__DATA BELOW__
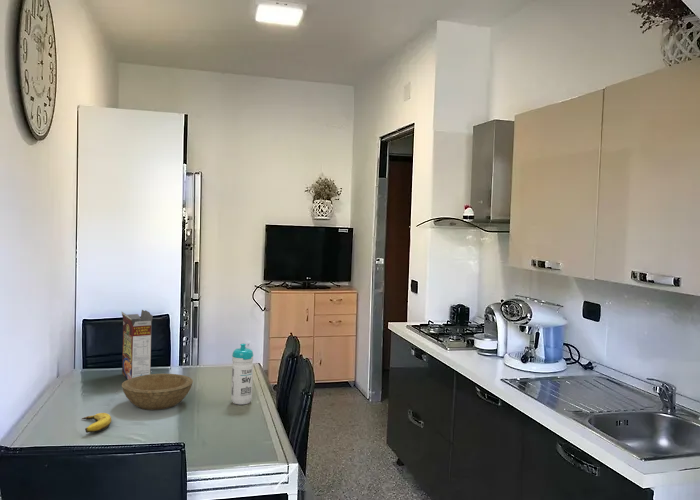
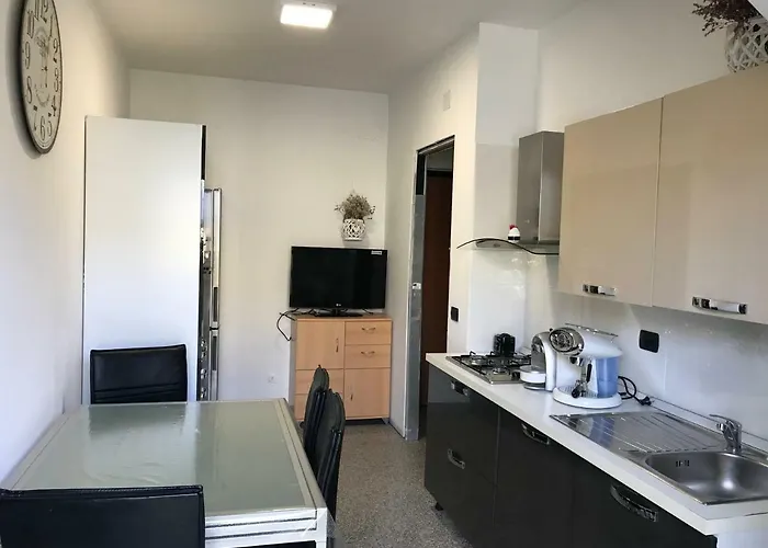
- water bottle [230,343,254,405]
- cereal box [121,309,154,380]
- bowl [121,373,194,411]
- banana [81,412,112,434]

__ACTIVITY__
Would you provide an exact, picture-free copy of the data above?

__ANSWER TO THE EXERCISE__
- water bottle [230,343,254,405]
- cereal box [121,309,154,380]
- bowl [121,373,194,411]
- banana [81,412,112,434]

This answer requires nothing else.